__Exercise goal__.
Below is a listing with pictures. Repeat exactly the lines starting at the one holding "Figure 3. Diurnal" and going on through the one holding "Figure 4. Time", and leave every picture out.

__Material for this task__.
+ + + +

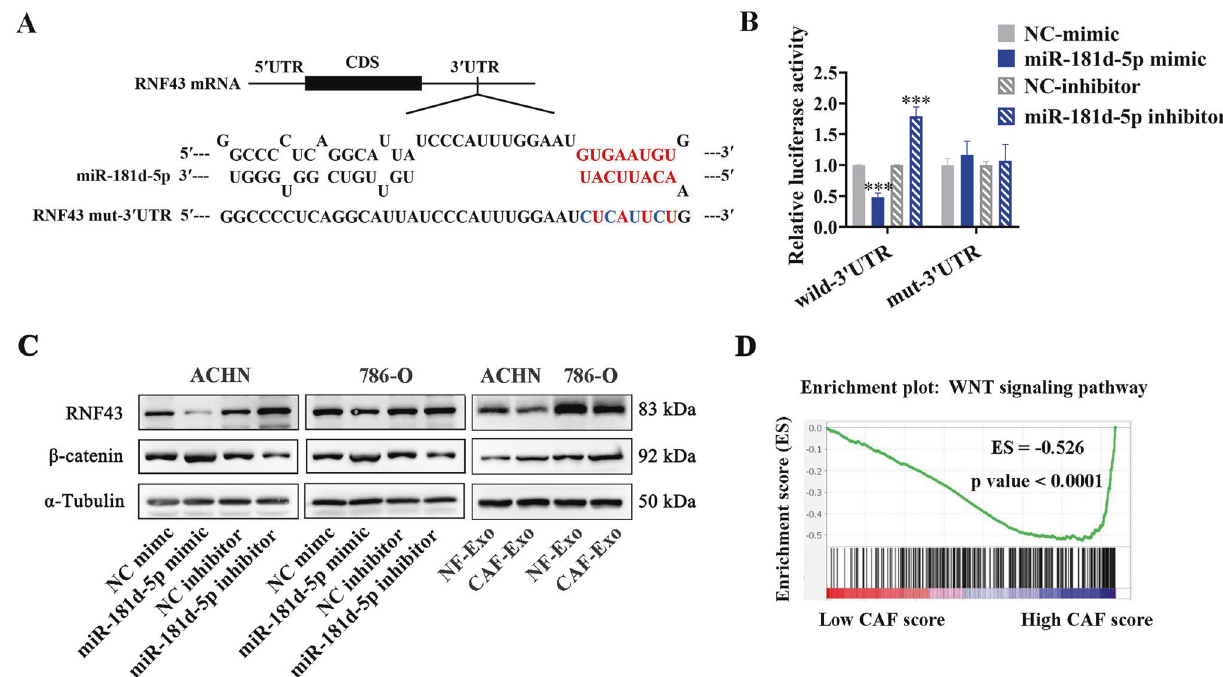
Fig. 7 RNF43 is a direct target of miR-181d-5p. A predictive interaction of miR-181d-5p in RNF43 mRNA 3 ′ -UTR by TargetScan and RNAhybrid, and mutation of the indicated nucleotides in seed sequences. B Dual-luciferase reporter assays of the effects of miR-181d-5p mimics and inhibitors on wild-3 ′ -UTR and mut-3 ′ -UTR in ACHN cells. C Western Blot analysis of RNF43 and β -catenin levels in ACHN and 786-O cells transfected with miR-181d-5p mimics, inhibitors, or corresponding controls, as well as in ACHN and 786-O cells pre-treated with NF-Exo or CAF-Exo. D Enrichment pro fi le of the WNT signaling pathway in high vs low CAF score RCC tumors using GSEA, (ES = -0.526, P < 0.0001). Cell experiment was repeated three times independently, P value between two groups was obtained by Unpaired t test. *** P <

+ + + +

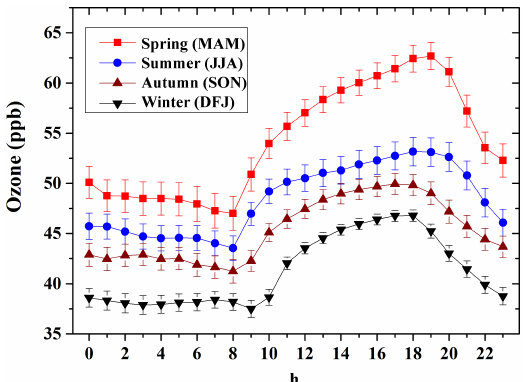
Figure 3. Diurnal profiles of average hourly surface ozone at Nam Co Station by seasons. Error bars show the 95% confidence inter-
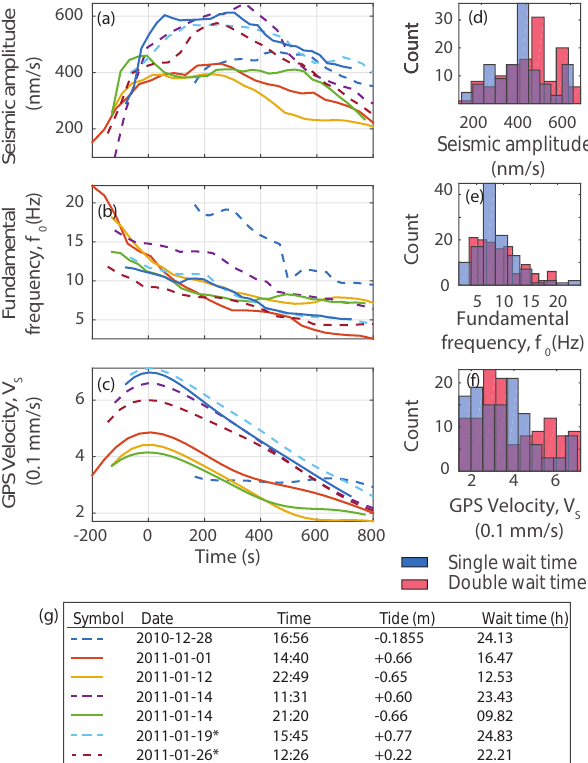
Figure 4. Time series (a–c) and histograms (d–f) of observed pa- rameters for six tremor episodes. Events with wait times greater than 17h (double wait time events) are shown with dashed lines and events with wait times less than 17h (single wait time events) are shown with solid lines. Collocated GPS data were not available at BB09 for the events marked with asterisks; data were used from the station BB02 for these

+ + + +

__Output__.
Figure 3. Diurnal profiles of average hourly surface ozone at Nam Co Station by seasons. Error bars show the 95% confidence inter-
Figure 4. Time series (a–c) and histograms (d–f) of observed pa- rameters for six tremor episodes. Events with wait times greater than 17h (double wait time events) are shown with dashed lines and events with wait times less than 17h (single wait time events) are shown with solid lines. Collocated GPS data were not available at BB09 for the events marked with asterisks; data were used from the station BB02 for these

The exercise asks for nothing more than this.